(Stored dataset items)
§ §

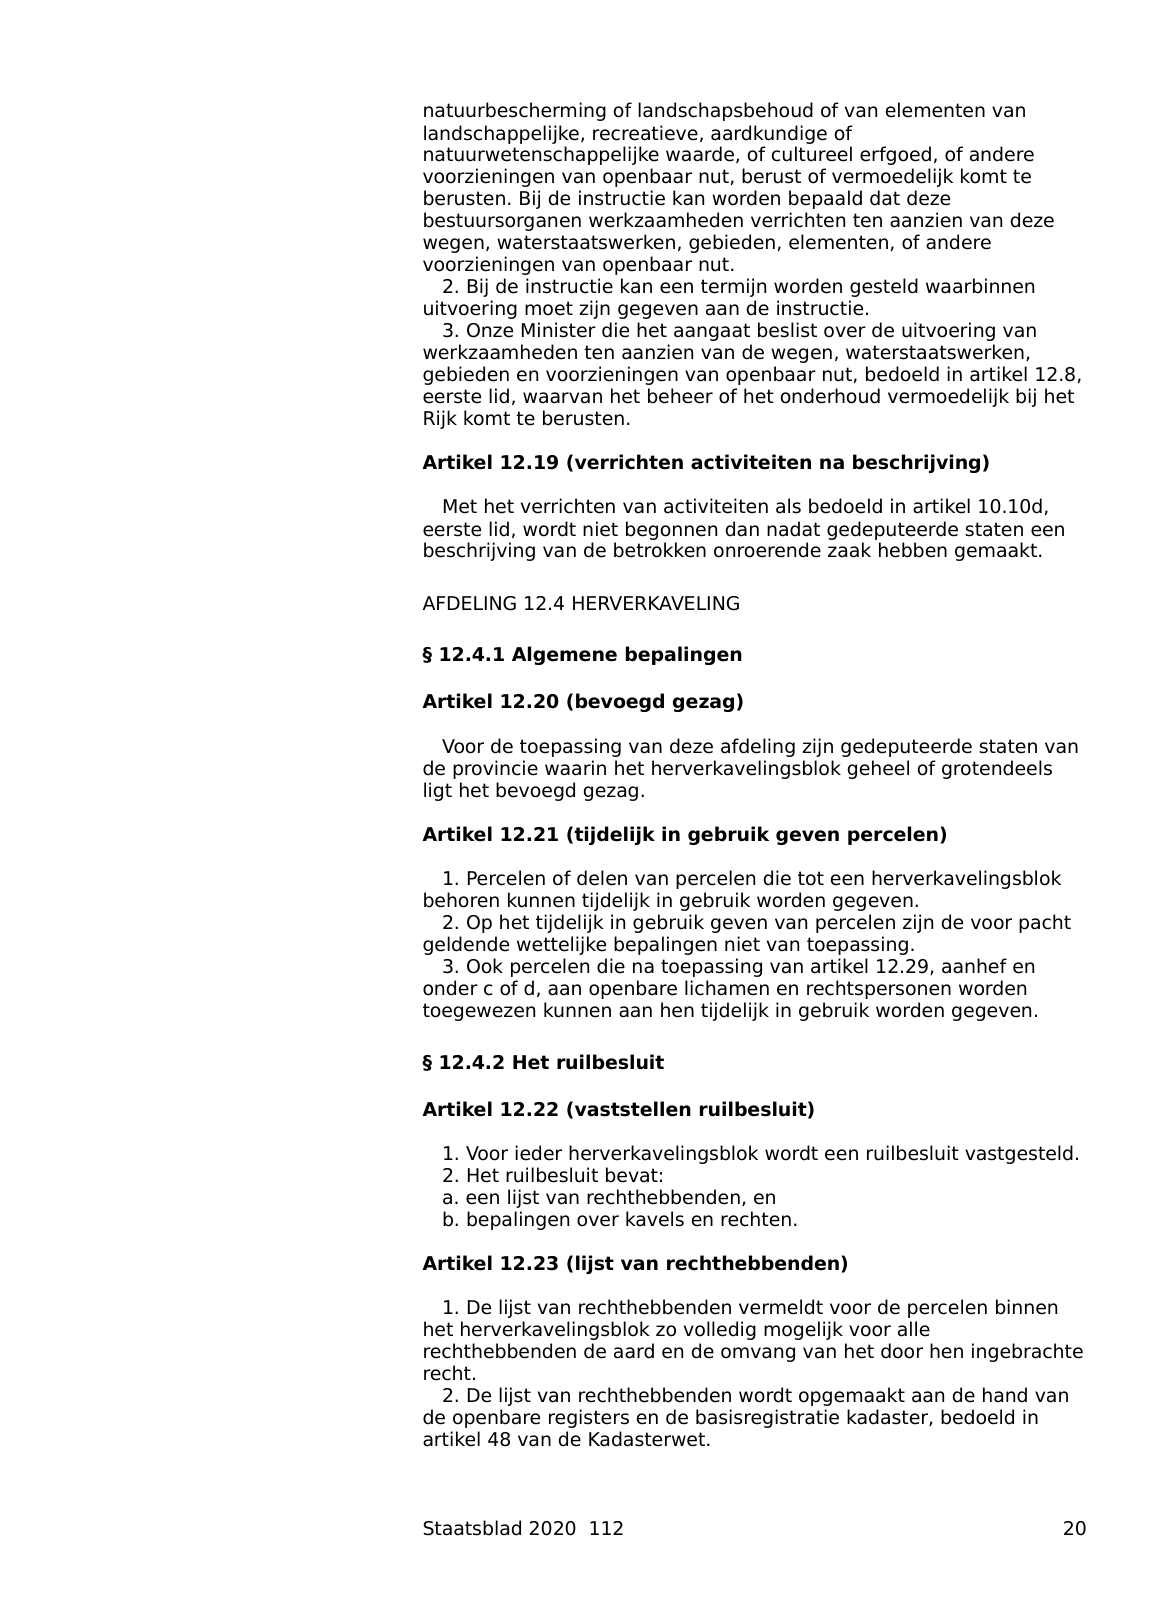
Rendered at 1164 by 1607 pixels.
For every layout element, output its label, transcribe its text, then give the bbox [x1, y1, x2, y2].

text Voor de toepassing van deze afdeling zijn gedeputeerde staten van de provincie waarin het herverkavelingsblok geheel of grotendeels ligt het bevoegd gezag. [422, 736, 1087, 801]
subtitle Artikel 12.22 (vaststellen ruilbesluit) [422, 1099, 1087, 1121]
text 2. Het ruilbesluit bevat: [422, 1165, 1087, 1187]
text 3. Ook percelen die na toepassing van artikel 12.29, aanhef en onder c of d, aan openbare lichamen en rechtspersonen worden toegewezen kunnen aan hen tijdelijk in gebruik worden gegeven. [422, 956, 1087, 1022]
text 1. De lijst van rechthebbenden vermeldt voor de percelen binnen het herverkavelingsblok zo volledig mogelijk voor alle rechthebbenden de aard en de omvang van het door hen ingebrachte recht. [422, 1297, 1087, 1385]
subtitle Artikel 12.21 (tijdelijk in gebruik geven percelen) [422, 824, 1087, 846]
subtitle § 12.4.2 Het ruilbesluit [422, 1052, 1087, 1074]
subtitle Artikel 12.20 (bevoegd gezag) [422, 691, 1087, 713]
text 2. Op het tijdelijk in gebruik geven van percelen zijn de voor pacht geldende wettelijke bepalingen niet van toepassing. [422, 912, 1087, 956]
text natuurbescherming of landschapsbehoud of van elementen van landschappelijke, recreatieve, aardkundige of natuurwetenschappelijke waarde, of cultureel erfgoed, of andere voorzieningen van openbaar nut, berust of vermoedelijk komt te berusten. Bij de instructie kan worden bepaald dat deze bestuursorganen werkzaamheden verrichten ten aanzien van deze wegen, waterstaatswerken, gebieden, elementen, of andere voorzieningen van openbaar nut. [422, 100, 1087, 276]
subtitle § 12.4.1 Algemene bepalingen [422, 644, 1087, 666]
subtitle Artikel 12.19 (verrichten activiteiten na beschrijving) [422, 452, 1087, 474]
text 2. De lijst van rechthebbenden wordt opgemaakt aan de hand van de openbare registers en de basisregistratie kadaster, bedoeld in artikel 48 van de Kadasterwet. [422, 1385, 1087, 1451]
subtitle AFDELING 12.4 HERVERKAVELING [422, 592, 1087, 614]
text 3. Onze Minister die het aangaat beslist over de uitvoering van werkzaamheden ten aanzien van de wegen, waterstaatswerken, gebieden en voorzieningen van openbaar nut, bedoeld in artikel 12.8, eerste lid, waarvan het beheer of het onderhoud vermoedelijk bij het Rijk komt te berusten. [422, 320, 1087, 430]
text a. een lijst van rechthebbenden, en [422, 1187, 1087, 1209]
subtitle Artikel 12.23 (lijst van rechthebbenden) [422, 1253, 1087, 1275]
text 2. Bij de instructie kan een termijn worden gesteld waarbinnen uitvoering moet zijn gegeven aan de instructie. [422, 276, 1087, 320]
text b. bepalingen over kavels en rechten. [422, 1209, 1087, 1231]
text Met het verrichten van activiteiten als bedoeld in artikel 10.10d, eerste lid, wordt niet begonnen dan nadat gedeputeerde staten een beschrijving van de betrokken onroerende zaak hebben gemaakt. [422, 496, 1087, 562]
text 1. Percelen of delen van percelen die tot een herverkavelingsblok behoren kunnen tijdelijk in gebruik worden gegeven. [422, 868, 1087, 912]
text 1. Voor ieder herverkavelingsblok wordt een ruilbesluit vastgesteld. [422, 1143, 1087, 1165]
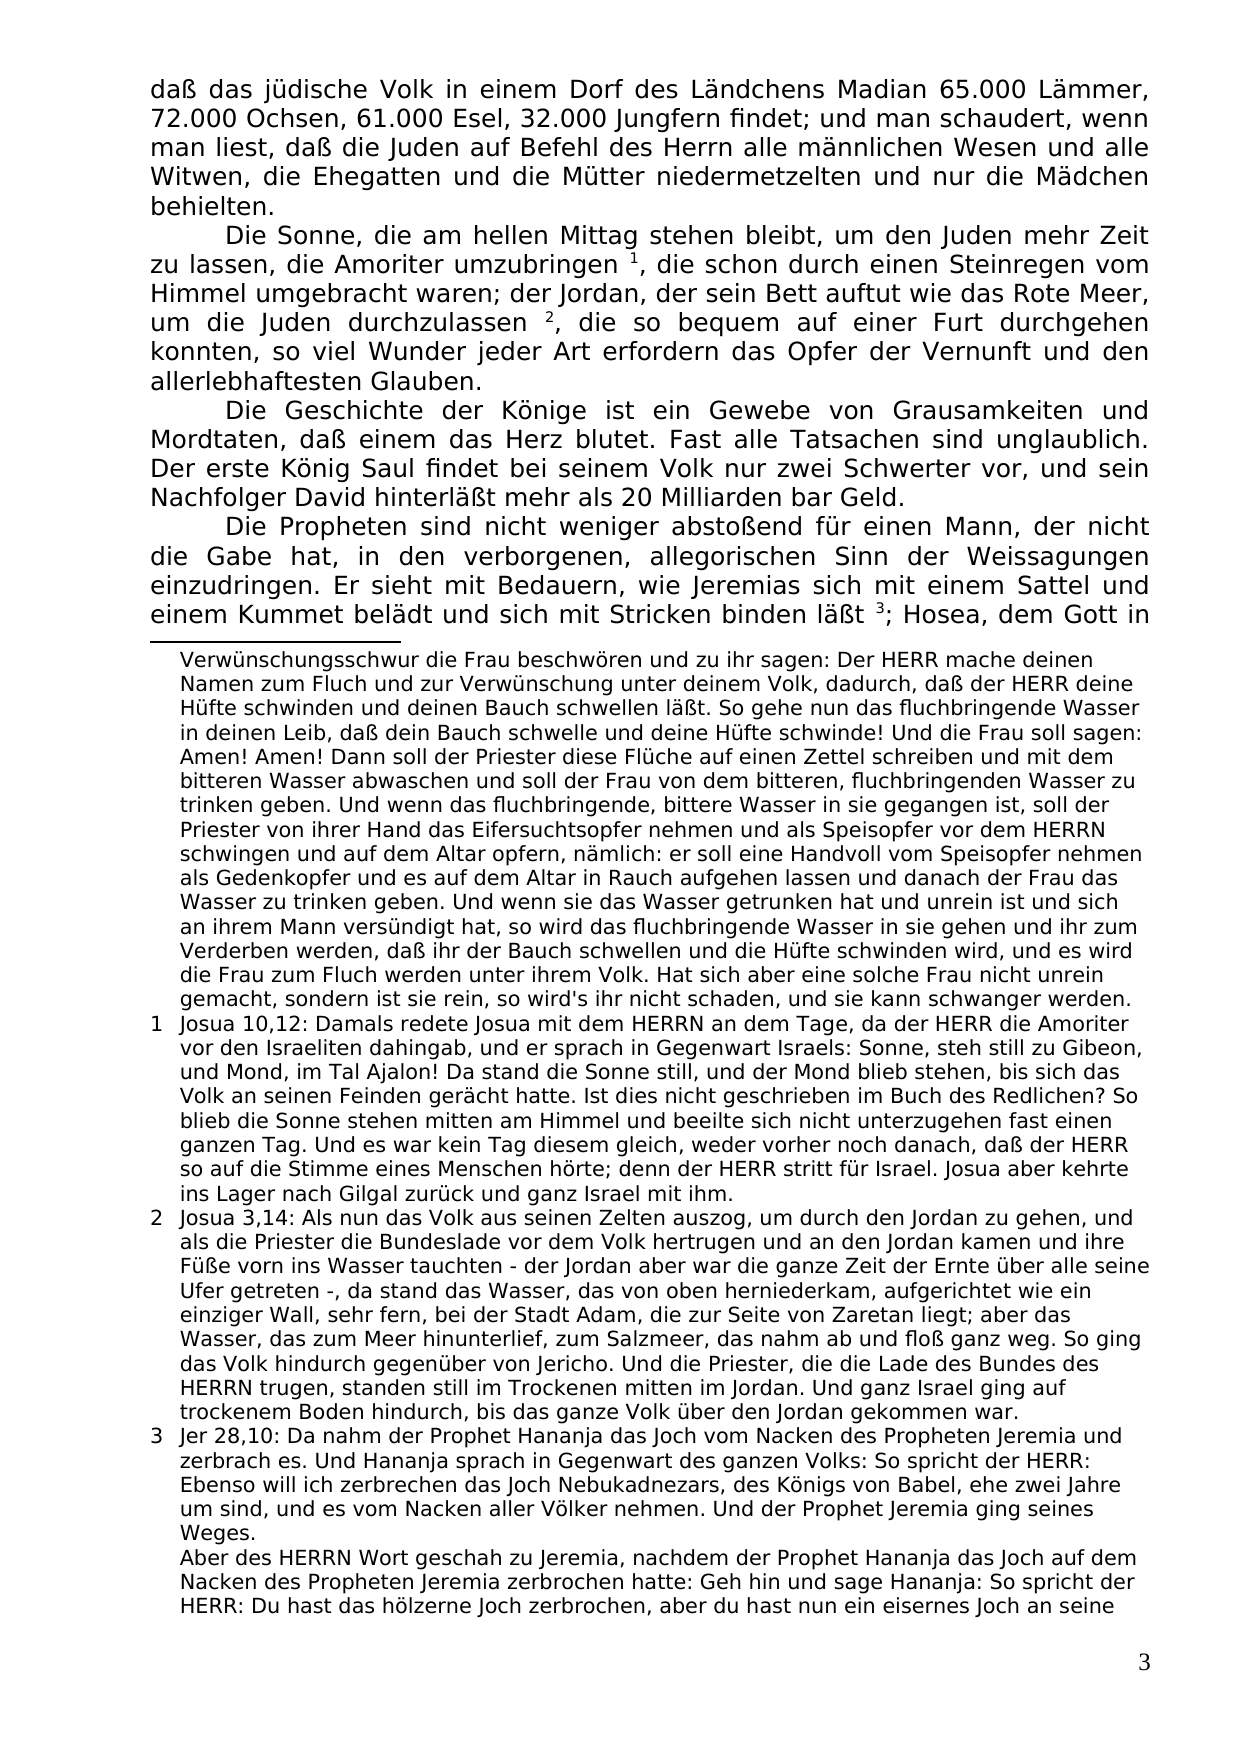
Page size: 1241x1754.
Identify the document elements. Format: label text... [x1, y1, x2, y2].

§ §

• Task statement:
Please select each line in the records above that contains the word "bepalingen".

• Solved problem:
text 2. Op het tijdelijk in gebruik geven van percelen zijn de voor pacht geldende wettelijke bepalingen niet van toepassing. [422, 912, 1087, 956]
subtitle § 12.4.1 Algemene bepalingen [422, 644, 1087, 666]
text b. bepalingen over kavels en rechten. [422, 1209, 1087, 1231]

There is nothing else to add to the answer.